With all of this good news, consumer confidence is getting much higher, but are the expectations too lofty?
It seems everyone is asking if how long it will take for home prices to get back to where they were in 2006 and 2007, before the housing bubble burst. But consumers may not want to hear one expert's answer to that question. “The hazard now is that people think normal is 2006, but we aren't going back there for a long time, maybe never,” said Case-Shiller index chairman David Blitzer. Blitzer acknowledges that the housing market has made significant gains in recent months, but he says the overall recovery will be a slow and gradual one.
Why?
He points out the fact that there is a still a big foreclosure backlog in many states, plus there is an elevated number of homeowners who are underwater with their mortgages. According to Blitzer, these two factors have slowed the housing market's recovery efforts and could continue to plague it in the years to come.
The recent lack of inventory has driven home prices much higher over the past few months, but prices are still well below the peak numbers reached in 2006 and 2007. Blitzer says that those years should not be used as measuring sticks for success because they were at the height of the housing bubble, and aren't considered “normal” by industry insiders. In other words, consumer expectations are too high! Home prices are now back to August 2003 levels, but the shadow inventory could drag them back down.
What does that mean?
“Shadow inventory” is a real estate term for foreclosures that have not been sold yet, or homes that owners are delaying putting on the market until home prices increase. Basically, they are homes that aren't available yet, but are expected to be listed at an undetermined point in the future. Before the housing crisis, the average shadow inventory was about 500,000. Last summer, it stood at 3.1 million units.

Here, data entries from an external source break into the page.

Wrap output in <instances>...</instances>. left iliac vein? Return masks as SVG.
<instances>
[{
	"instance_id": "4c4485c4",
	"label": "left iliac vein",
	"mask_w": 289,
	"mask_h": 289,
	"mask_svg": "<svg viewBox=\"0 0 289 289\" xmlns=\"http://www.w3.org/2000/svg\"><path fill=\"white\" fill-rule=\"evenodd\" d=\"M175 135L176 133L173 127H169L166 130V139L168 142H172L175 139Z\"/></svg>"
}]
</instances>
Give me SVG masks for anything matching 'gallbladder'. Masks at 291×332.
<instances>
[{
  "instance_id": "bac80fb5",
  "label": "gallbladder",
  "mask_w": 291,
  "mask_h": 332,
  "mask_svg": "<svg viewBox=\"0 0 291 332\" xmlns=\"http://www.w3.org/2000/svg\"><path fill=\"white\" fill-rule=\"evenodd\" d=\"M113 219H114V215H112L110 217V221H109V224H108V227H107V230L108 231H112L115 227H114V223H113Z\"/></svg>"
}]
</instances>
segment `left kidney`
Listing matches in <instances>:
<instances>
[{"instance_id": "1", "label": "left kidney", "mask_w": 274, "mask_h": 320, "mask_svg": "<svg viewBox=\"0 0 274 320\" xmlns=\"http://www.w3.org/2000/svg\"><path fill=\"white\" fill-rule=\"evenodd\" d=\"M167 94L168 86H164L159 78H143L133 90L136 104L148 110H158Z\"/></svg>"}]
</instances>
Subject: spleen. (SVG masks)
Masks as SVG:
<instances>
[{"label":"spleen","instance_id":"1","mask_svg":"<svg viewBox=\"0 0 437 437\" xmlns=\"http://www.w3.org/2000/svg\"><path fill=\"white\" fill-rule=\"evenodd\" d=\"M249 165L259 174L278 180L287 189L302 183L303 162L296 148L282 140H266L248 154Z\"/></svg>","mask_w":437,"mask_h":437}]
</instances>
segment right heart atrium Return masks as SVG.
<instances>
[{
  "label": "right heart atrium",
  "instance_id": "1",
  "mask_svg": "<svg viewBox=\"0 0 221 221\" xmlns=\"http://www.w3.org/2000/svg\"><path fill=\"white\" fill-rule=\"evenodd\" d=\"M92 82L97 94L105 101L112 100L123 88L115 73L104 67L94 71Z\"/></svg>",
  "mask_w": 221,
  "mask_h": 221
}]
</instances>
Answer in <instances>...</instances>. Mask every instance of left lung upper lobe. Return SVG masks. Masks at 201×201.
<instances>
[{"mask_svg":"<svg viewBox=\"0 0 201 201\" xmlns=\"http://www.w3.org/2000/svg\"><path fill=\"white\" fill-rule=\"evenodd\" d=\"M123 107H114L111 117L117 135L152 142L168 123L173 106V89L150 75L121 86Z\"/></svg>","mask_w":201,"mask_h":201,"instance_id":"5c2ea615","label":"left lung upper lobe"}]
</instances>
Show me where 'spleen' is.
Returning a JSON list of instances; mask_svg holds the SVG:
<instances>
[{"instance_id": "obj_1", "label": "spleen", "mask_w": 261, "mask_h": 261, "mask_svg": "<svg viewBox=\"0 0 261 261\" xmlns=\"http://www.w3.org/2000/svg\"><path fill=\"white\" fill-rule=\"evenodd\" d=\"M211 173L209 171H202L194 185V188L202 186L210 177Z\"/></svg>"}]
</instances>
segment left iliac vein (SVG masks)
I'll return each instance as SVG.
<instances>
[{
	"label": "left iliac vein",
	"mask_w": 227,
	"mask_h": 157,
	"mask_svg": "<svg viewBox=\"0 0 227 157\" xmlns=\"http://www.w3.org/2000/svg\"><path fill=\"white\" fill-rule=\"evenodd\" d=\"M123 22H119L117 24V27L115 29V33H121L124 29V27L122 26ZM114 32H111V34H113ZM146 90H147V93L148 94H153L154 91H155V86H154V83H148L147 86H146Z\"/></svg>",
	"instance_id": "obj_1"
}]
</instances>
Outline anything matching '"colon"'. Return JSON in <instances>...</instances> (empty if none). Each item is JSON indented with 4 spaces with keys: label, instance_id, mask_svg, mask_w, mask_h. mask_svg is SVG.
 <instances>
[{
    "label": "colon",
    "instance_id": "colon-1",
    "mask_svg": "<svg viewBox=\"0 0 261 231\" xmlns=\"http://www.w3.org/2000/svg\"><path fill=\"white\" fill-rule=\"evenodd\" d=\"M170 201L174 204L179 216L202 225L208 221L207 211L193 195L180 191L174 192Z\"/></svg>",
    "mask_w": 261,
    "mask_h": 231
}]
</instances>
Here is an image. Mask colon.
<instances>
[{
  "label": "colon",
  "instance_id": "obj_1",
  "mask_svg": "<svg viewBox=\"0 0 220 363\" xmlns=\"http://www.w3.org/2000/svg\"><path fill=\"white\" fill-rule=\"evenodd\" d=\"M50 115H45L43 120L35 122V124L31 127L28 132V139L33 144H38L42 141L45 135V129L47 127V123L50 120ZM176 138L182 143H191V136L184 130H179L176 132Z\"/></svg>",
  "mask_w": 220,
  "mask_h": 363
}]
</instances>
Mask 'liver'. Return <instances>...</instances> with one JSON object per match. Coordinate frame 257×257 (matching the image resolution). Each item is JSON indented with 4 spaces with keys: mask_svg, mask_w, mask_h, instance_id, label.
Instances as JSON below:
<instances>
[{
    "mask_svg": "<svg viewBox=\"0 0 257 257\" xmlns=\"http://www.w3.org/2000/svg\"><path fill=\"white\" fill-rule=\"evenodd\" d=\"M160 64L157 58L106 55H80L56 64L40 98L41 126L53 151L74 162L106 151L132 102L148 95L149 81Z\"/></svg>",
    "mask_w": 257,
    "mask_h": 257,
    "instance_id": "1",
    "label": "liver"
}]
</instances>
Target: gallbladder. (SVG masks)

Blitzer says the shadow inventory sits at about 2.6 million properties right now. Until they are cleared out, Blitzer says banks will limit how much money they lend out for home loans. Once the shadow inventory is reduced, banks’ balance sheets will back in a range where they feel comfortable lending out money again. If it seems that Blitzer only has bad news about the housing market, his predictions do include some positive notes as well. He says he expects the Federal Reserve to keep buying mortgage-backed bonds in an effort to keep interest rates low for the foreseeable future.
As the economy recovers, and as more of the shadow inventory gets cleared up, there will be more homes available and more credit available, thanks to the low interest rates. That means more Americans will be able to afford homes, and that's always a step in right direction when it comes to housing recovery!